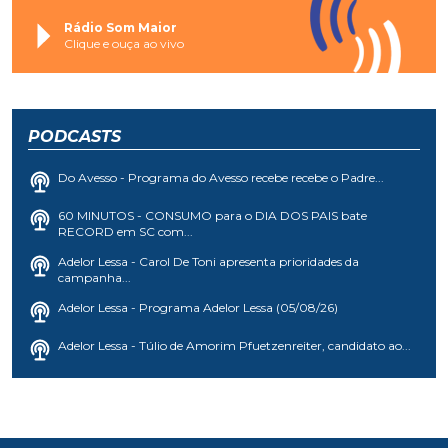
Rádio Som Maior
Clique e ouça ao vivo
PODCASTS
Do Avesso - Programa do Avesso recebe recebe o Padre...
60 MINUTOS - CONSUMO para o DIA DOS PAIS bate
RECORD em SC com...
Adelor Lessa - Carol De Toni apresenta prioridades da
campanha...
Adelor Lessa - Programa Adelor Lessa (05/08/26)
Adelor Lessa - Túlio de Amorim Pfuetzenreiter, candidato ao...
○ ○ ○
Aim of the exercise
Give the lines of the listing above as a JSON list of strings, one string per line, with any blank lines skipped. Leave the pictures out of your answer.

Solution for this task
[
  "Rádio Som Maior",
  "Clique e ouça ao vivo",
  "PODCASTS",
  "Do Avesso - Programa do Avesso recebe recebe o Padre...",
  "60 MINUTOS - CONSUMO para o DIA DOS PAIS bate",
  "RECORD em SC com...",
  "Adelor Lessa - Carol De Toni apresenta prioridades da",
  "campanha...",
  "Adelor Lessa - Programa Adelor Lessa (05/08/26)",
  "Adelor Lessa - Túlio de Amorim Pfuetzenreiter, candidato ao..."
]